Source material Start Marker

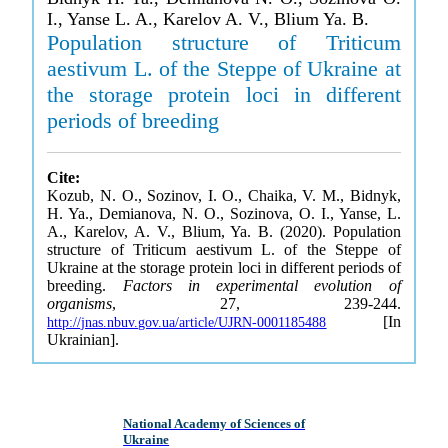
I., Yanse L. A., Karelov A. V., Blium Ya. B.
Population structure of Triticum
aestivum L. of the Steppe of Ukraine at
the storage protein loci in different
periods of breeding
Cite:
Kozub, N. O., Sozinov, I. O., Chaika, V. M., Bidnyk,
H. Ya., Demianova, N. O., Sozinova, O. I., Yanse, L.
A., Karelov, A. V., Blium, Ya. B. (2020). Population
structure of Triticum aestivum L. of the Steppe of
Ukraine at the storage protein loci in different periods of
breeding.
Factors in experimental evolution of
organisms
, 27, 239-244.
[In
http://jnas.nbuv.gov.ua/article/UJRN-0001185488
Ukrainian].
National Academy of Sciences of
Ukraine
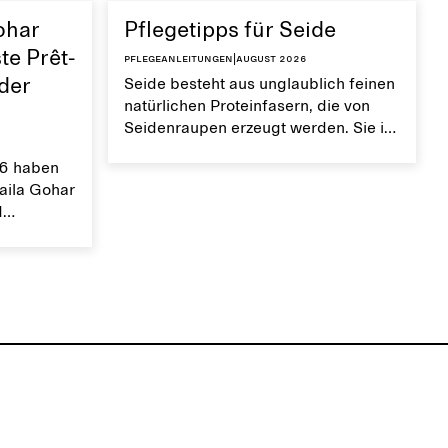
ohar
Pflegetipps für Seide
te Prêt-
Pflegeanleitungen
|
August 2026
 der
Seide besteht aus unglaublich feinen
natürlichen Proteinfasern, die von
Seidenraupen erzeugt werden. Sie ist
überraschend robust, glatt,
6 haben
atmungsaktiv und
Laila Gohar
feuchtigkeitsableitend. Wenn du
d
deine Kleidungsstücke aus Seide
à-porter-
sorgfältig pflegst, bleibt ihre glatte,
mfasst
schimmernde Oberfläche gut
as ebenso
erhalten.
e opulente,
zum Leben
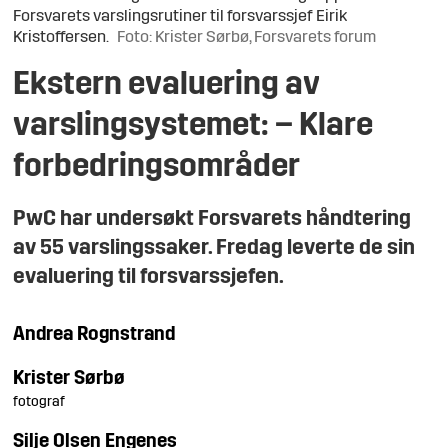
Forsvarets varslingsrutiner til forsvarssjef Eirik
Kristoffersen.
Foto: Krister Sørbø, Forsvarets forum
Ekstern evaluering av
varslingsystemet: – Klare
forbedringsområder
PwC har undersøkt Forsvarets håndtering
av 55 varslingssaker. Fredag leverte de sin
evaluering til forsvarssjefen.
Andrea
Rognstrand
Krister
Sørbø
fotograf
Silje
Olsen Engenes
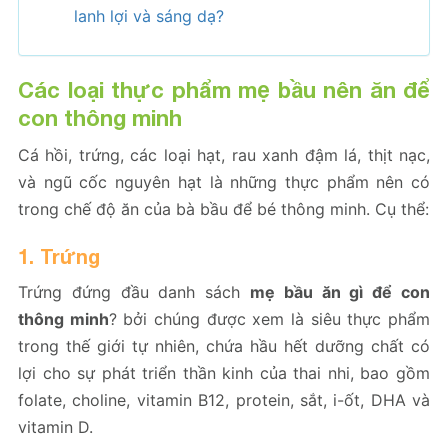
lanh lợi và sáng dạ?
Các loại thực phẩm mẹ bầu nên ăn để
con thông minh
Cá hồi, trứng, các loại hạt, rau xanh đậm lá, thịt nạc,
và ngũ cốc nguyên hạt là những thực phẩm nên có
trong chế độ ăn của bà bầu để bé thông minh. Cụ thể:
1. Trứng
Trứng đứng đầu danh sách
mẹ bầu ăn gì để con
thông minh
? bởi chúng được xem là siêu thực phẩm
trong thế giới tự nhiên, chứa hầu hết dưỡng chất có
lợi cho sự phát triển thần kinh của thai nhi, bao gồm
folate, choline, vitamin B12, protein, sắt, i-ốt, DHA và
vitamin D.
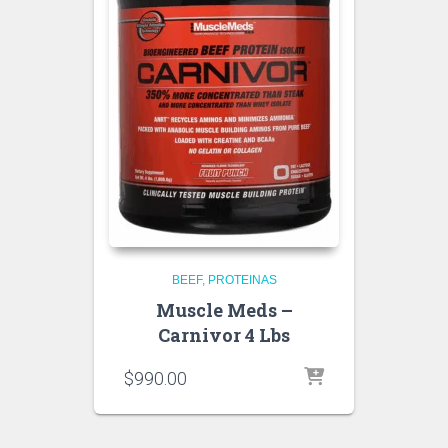
BEEF
PROTEINAS
Muscle Meds –
Carnivor 4 Lbs
$
990.00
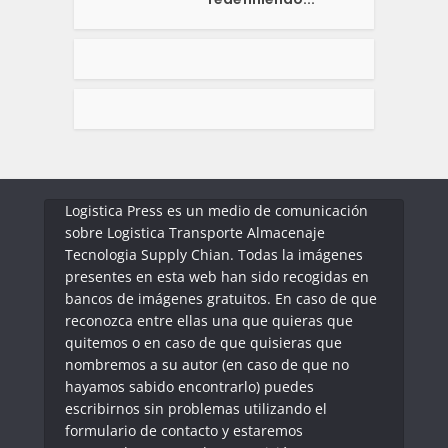
Logistica Press es un medio de comunicación
sobre Logistica Transporte Almacenaje
Tecnologia Supply Chian. Todas la imágenes
presentes en esta web han sido recogidas en
bancos de imágenes gratuitos. En caso de que
reconozca entre ellas una que quieras que
quitemos o en caso de que quisieras que
nombremos a su autor (en caso de que no
hayamos sabido encontrarlo) puedes
escribirnos sin problemas utilizando el
formulario de contacto y estaremos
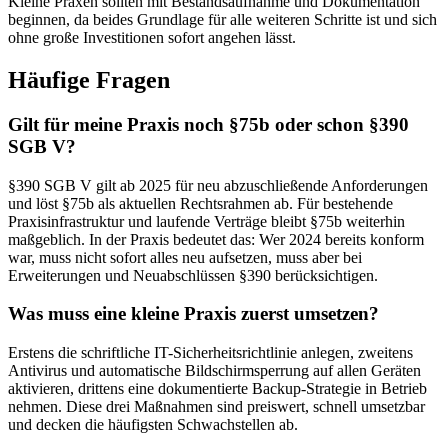
Kleine Praxen sollten mit Bestandsaufnahme und Dokumentation
beginnen, da beides Grundlage für alle weiteren Schritte ist und sich
ohne große Investitionen sofort angehen lässt.
Häufige Fragen
Gilt für meine Praxis noch §75b oder schon §390
SGB V?
§390 SGB V gilt ab 2025 für neu abzuschließende Anforderungen
und löst §75b als aktuellen Rechtsrahmen ab. Für bestehende
Praxisinfrastruktur und laufende Verträge bleibt §75b weiterhin
maßgeblich. In der Praxis bedeutet das: Wer 2024 bereits konform
war, muss nicht sofort alles neu aufsetzen, muss aber bei
Erweiterungen und Neuabschlüssen §390 berücksichtigen.
Was muss eine kleine Praxis zuerst umsetzen?
Erstens die schriftliche IT-Sicherheitsrichtlinie anlegen, zweitens
Antivirus und automatische Bildschirmsperrung auf allen Geräten
aktivieren, drittens eine dokumentierte Backup-Strategie in Betrieb
nehmen. Diese drei Maßnahmen sind preiswert, schnell umsetzbar
und decken die häufigsten Schwachstellen ab.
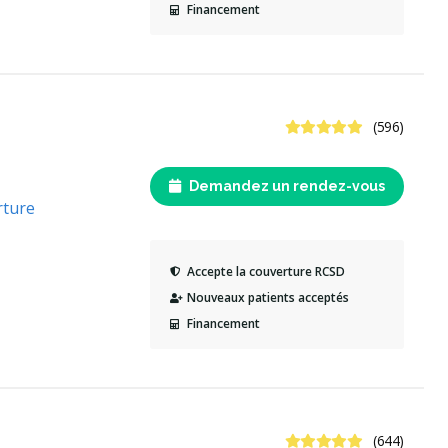
Financement
4.8 étoiles
(596)
Demandez un rendez-vous
rture
Accepte la couverture RCSD
Nouveaux patients acceptés
Financement
4.9 étoiles
(644)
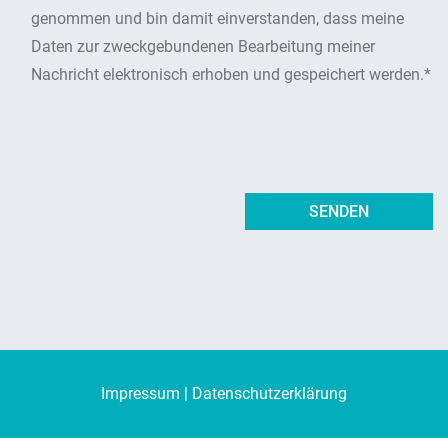
genommen und bin damit einverstanden, dass meine
Daten zur zweckgebundenen Bearbeitung meiner
Nachricht elektronisch erhoben und gespeichert werden.*
Impressum
Datenschutzerklärung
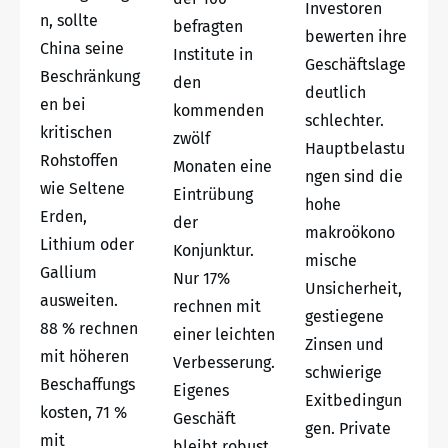
Investoren
n, sollte
befragten
bewerten ihre
China seine
Institute in
Geschäftslage
Beschränkung
den
deutlich
en bei
kommenden
schlechter.
kritischen
zwölf
Hauptbelastu
Rohstoffen
Monaten eine
ngen sind die
wie Seltene
Eintrübung
hohe
Erden,
der
makroökono
Lithium oder
Konjunktur.
mische
Gallium
Nur 17%
Unsicherheit,
ausweiten.
rechnen mit
gestiegene
88 % rechnen
einer leichten
Zinsen und
mit höheren
Verbesserung.
schwierige
Beschaffungs
Eigenes
Exitbedingun
kosten, 71 %
Geschäft
gen. Private
mit
bleibt robust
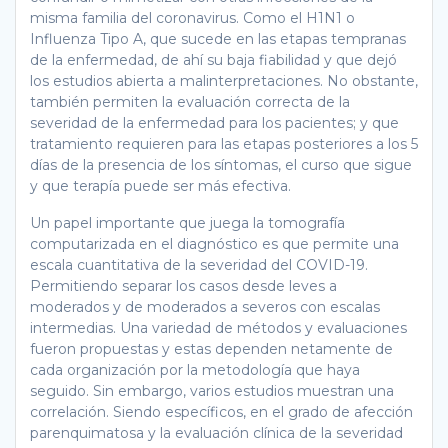
misma familia del coronavirus. Como el H1N1 o
Influenza Tipo A, que sucede en las etapas tempranas
de la enfermedad, de ahí su baja fiabilidad y que dejó
los estudios abierta a malinterpretaciones. No obstante,
también permiten la evaluación correcta de la
severidad de la enfermedad para los pacientes; y que
tratamiento requieren para las etapas posteriores a los 5
días de la presencia de los síntomas, el curso que sigue
y que terapía puede ser más efectiva.
Un papel importante que juega la tomografía
computarizada en el diagnóstico es que permite una
escala cuantitativa de la severidad del COVID-19.
Permitiendo separar los casos desde leves a
moderados y de moderados a severos con escalas
intermedias. Una variedad de métodos y evaluaciones
fueron propuestas y estas dependen netamente de
cada organización por la metodología que haya
seguido. Sin embargo, varios estudios muestran una
correlación. Siendo específicos, en el grado de afección
parenquimatosa y la evaluación clínica de la severidad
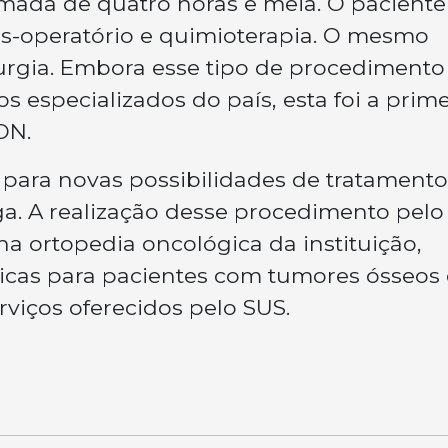
imada de quatro horas e meia. O paciente
operatório e quimioterapia. O mesmo
rurgia. Embora esse tipo de procedimento 
s especializados do país, esta foi a prime
ON.
para novas possibilidades de tratamento
ga. A realização desse procedimento pelo
 ortopedia oncológica da instituição,
icas para pacientes com tumores ósseos 
rviços oferecidos pelo SUS.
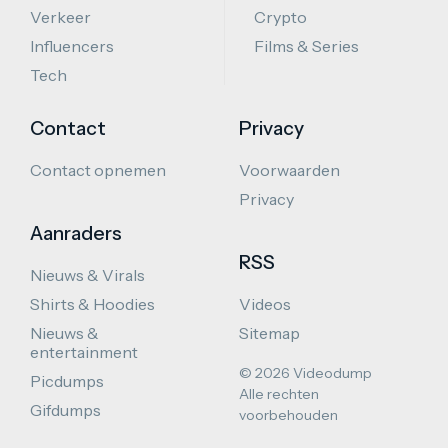
Verkeer
Crypto
Influencers
Films & Series
Tech
Contact
Privacy
Contact opnemen
Voorwaarden
Privacy
Aanraders
RSS
Nieuws & Virals
Shirts & Hoodies
Videos
Nieuws &
Sitemap
entertainment
© 2026 Videodump
Picdumps
Alle rechten
Gifdumps
voorbehouden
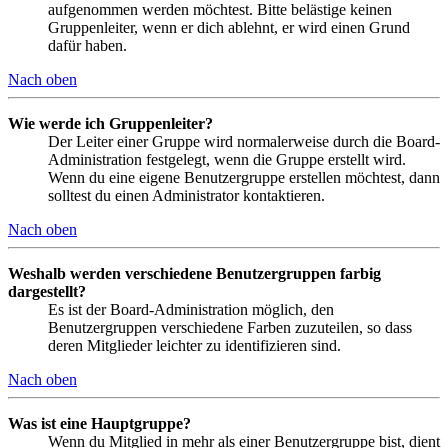
aufgenommen werden möchtest. Bitte belästige keinen
Gruppenleiter, wenn er dich ablehnt, er wird einen Grund
dafür haben.
Nach oben
Wie werde ich Gruppenleiter?
Der Leiter einer Gruppe wird normalerweise durch die Board-
Administration festgelegt, wenn die Gruppe erstellt wird.
Wenn du eine eigene Benutzergruppe erstellen möchtest, dann
solltest du einen Administrator kontaktieren.
Nach oben
Weshalb werden verschiedene Benutzergruppen farbig
dargestellt?
Es ist der Board-Administration möglich, den
Benutzergruppen verschiedene Farben zuzuteilen, so dass
deren Mitglieder leichter zu identifizieren sind.
Nach oben
Was ist eine Hauptgruppe?
Wenn du Mitglied in mehr als einer Benutzergruppe bist, dient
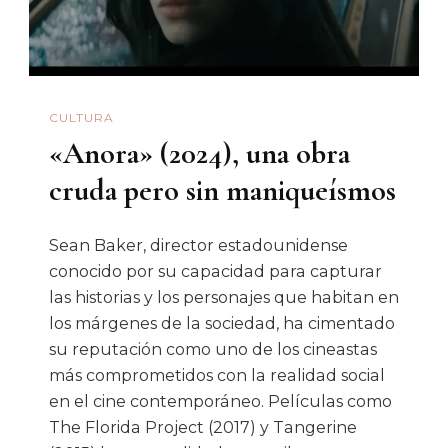
Que
Sólo
Pudo
Vencer
CULTURA
La
«Anora» (2024), una obra
Muerte
cruda pero sin maniqueísmos
Sean Baker, director estadounidense
conocido por su capacidad para capturar
las historias y los personajes que habitan en
los márgenes de la sociedad, ha cimentado
su reputación como uno de los cineastas
más comprometidos con la realidad social
en el cine contemporáneo. Películas como
The Florida Project (2017) y Tangerine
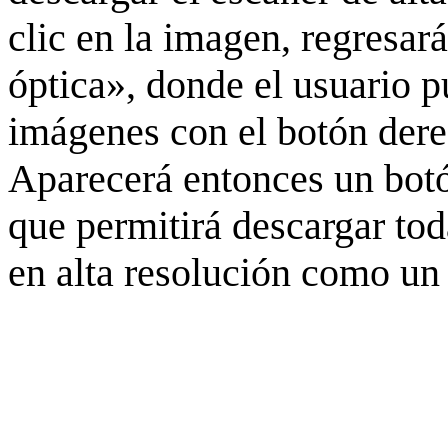
clic en la imagen, regresar
óptica», donde el usuario p
imágenes con el botón derec
Aparecerá entonces un botó
que permitirá descargar to
en alta resolución como un 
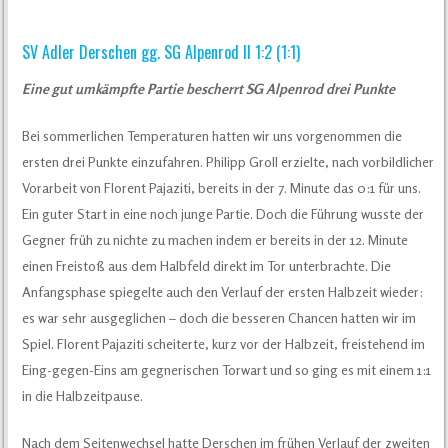
SV Adler Derschen gg. SG Alpenrod II 1:2 (1:1)
Eine gut umkämpfte Partie bescherrt SG Alpenrod drei Punkte
Bei sommerlichen Temperaturen hatten wir uns vorgenommen die
ersten drei Punkte einzufahren. Philipp Groll erzielte, nach vorbildlicher
Vorarbeit von Florent Pajaziti, bereits in der 7. Minute das 0:1 für uns.
Ein guter Start in eine noch junge Partie. Doch die Führung wusste der
Gegner früh zu nichte zu machen indem er bereits in der 12. Minute
einen Freistoß aus dem Halbfeld direkt im Tor unterbrachte. Die
Anfangsphase spiegelte auch den Verlauf der ersten Halbzeit wieder:
es war sehr ausgeglichen – doch die besseren Chancen hatten wir im
Spiel. Florent Pajaziti scheiterte, kurz vor der Halbzeit, freistehend im
Eing-gegen-Eins am gegnerischen Torwart und so ging es mit einem 1:1
in die Halbzeitpause.
Nach dem Seitenwechsel hatte Derschen im frühen Verlauf der zweiten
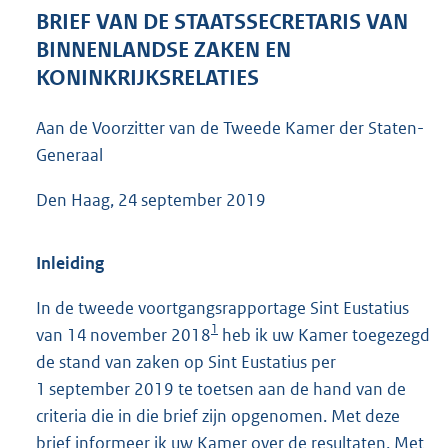
7
BRIEF VAN DE STAATSSECRETARIS VAN
2
BINNENLANDSE ZAKEN EN
K
KONINKRIJKSRELATIES
b
Aan de Voorzitter van de Tweede Kamer der Staten-
Generaal
Den Haag, 24 september 2019
Inleiding
In de tweede voortgangsrapportage Sint Eustatius
1
van 14 november 2018
heb ik uw Kamer toegezegd
de stand van zaken op Sint Eustatius per
1 september 2019 te toetsen aan de hand van de
criteria die in die brief zijn opgenomen. Met deze
brief informeer ik uw Kamer over de resultaten. Met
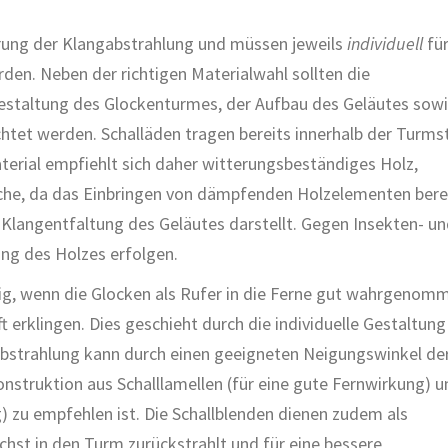
serung der Klangabstrahlung und müssen jeweils
individuell
für
den. Neben der richtigen Materialwahl sollten die
Gestaltung des Glockenturmes, der Aufbau des Geläutes sow
tet werden. Schalläden tragen bereits innerhalb der Turms
terial empfiehlt sich daher witterungsbeständiges Holz,
rche, da das Einbringen von dämpfenden Holzelementen bere
 Klangentfaltung des Geläutes darstellt. Gegen Insekten- u
ung des Holzes erfolgen.
tig, wenn die Glocken als Rufer in die Ferne gut wahrgenom
 erklingen. Dies geschieht durch die individuelle Gestaltung
labstrahlung kann durch einen geeigneten Neigungswinkel de
nstruktion aus Schalllamellen (für eine gute Fernwirkung) u
) zu empfehlen ist. Die Schallblenden dienen zudem als
hst in den Turm zurückstrahlt und für eine bessere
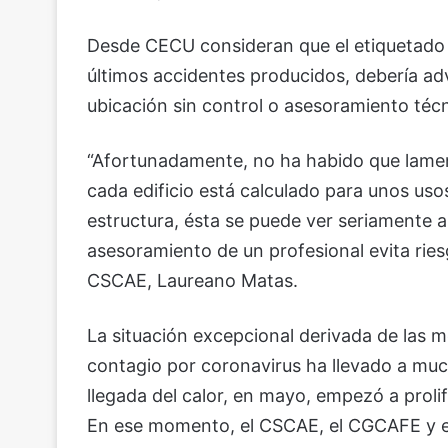
Desde CECU consideran que el etiquetado 
últimos accidentes producidos, debería adv
ubicación sin control o asesoramiento té
“Afortunadamente, no ha habido que lamen
cada edificio está calculado para unos uso
estructura, ésta se puede ver seriamente 
asesoramiento de un profesional evita riesg
CSCAE, Laureano Matas.
La situación excepcional derivada de las 
contagio por coronavirus ha llevado a mucha
llegada del calor, en mayo, empezó a prolif
En ese momento, el CSCAE, el CGCAFE y el 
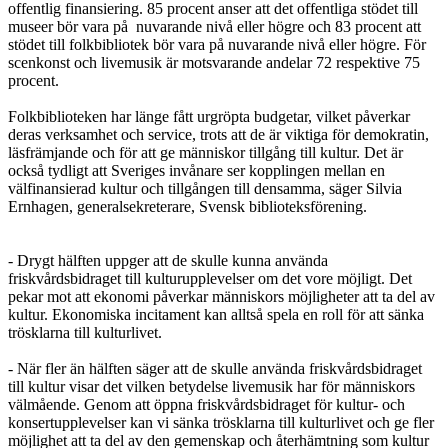
offentlig finansiering. 85 procent anser att det offentliga stödet till
museer bör vara på nuvarande nivå eller högre och 83 procent att
stödet till folkbibliotek bör vara på nuvarande nivå eller högre. För
scenkonst och livemusik är motsvarande andelar 72 respektive 75
procent.
Folkbiblioteken har länge fått urgröpta budgetar, vilket påverkar
deras verksamhet och service, trots att de är viktiga för demokratin,
läsfrämjande och för att ge människor tillgång till kultur. Det är
också tydligt att Sveriges invånare ser kopplingen mellan en
välfinansierad kultur och tillgången till densamma, säger Silvia
Ernhagen, generalsekreterare, Svensk biblioteksförening.
- Drygt hälften uppger att de skulle kunna använda
friskvårdsbidraget till kulturupplevelser om det vore möjligt. Det
pekar mot att ekonomi påverkar människors möjligheter att ta del av
kultur. Ekonomiska incitament kan alltså spela en roll för att sänka
trösklarna till kulturlivet.
- När fler än hälften säger att de skulle använda friskvårdsbidraget
till kultur visar det vilken betydelse livemusik har för människors
välmående. Genom att öppna friskvårdsbidraget för kultur- och
konsertupplevelser kan vi sänka trösklarna till kulturlivet och ge fler
möjlighet att ta del av den gemenskap och återhämtning som kultur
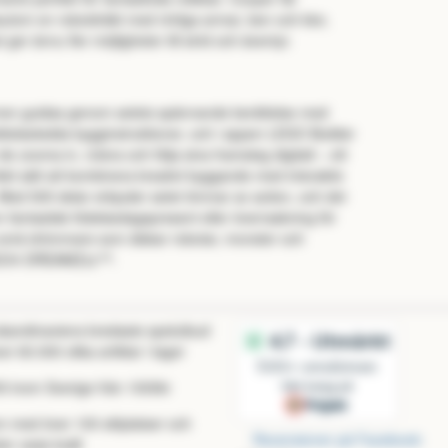
utom en robotdräkt med rörliga armar, ben och klor,
et ger ännu fler möjligheter till strid och äventyr.
nen guidas genom setets spännande berättelse med
ttelseledda bygginstruktioner, och i appen LEGO Builder
de zooma in, rotera och följa sina framsteg digitalt – ett
ekt sätt att kombinera kreativt byggande med interaktiv
 Med 505 delar erbjuder setet timmar av action, och det
n fantastisk födelsedagspresent eller överraskning för
 små drömmare som älskar robotar, monster och
O® DREAMZzz™.
 skandinaviens bredaste spelutbud
r 60.000 olika artiklar i lager
itt inom Sverige från 1000kr
m med över 100 sittplatser och
Recensioner på Facebook:
ter varje kväll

Source material End Marker

## Instructions for the task
Starting from the records above, copy each line where the string "Derschen" is found.

## Exercise output
SV Adler Derschen gg. SG Alpenrod II 1:2 (1:1)
Nach dem Seitenwechsel hatte Derschen im frühen Verlauf der zweiten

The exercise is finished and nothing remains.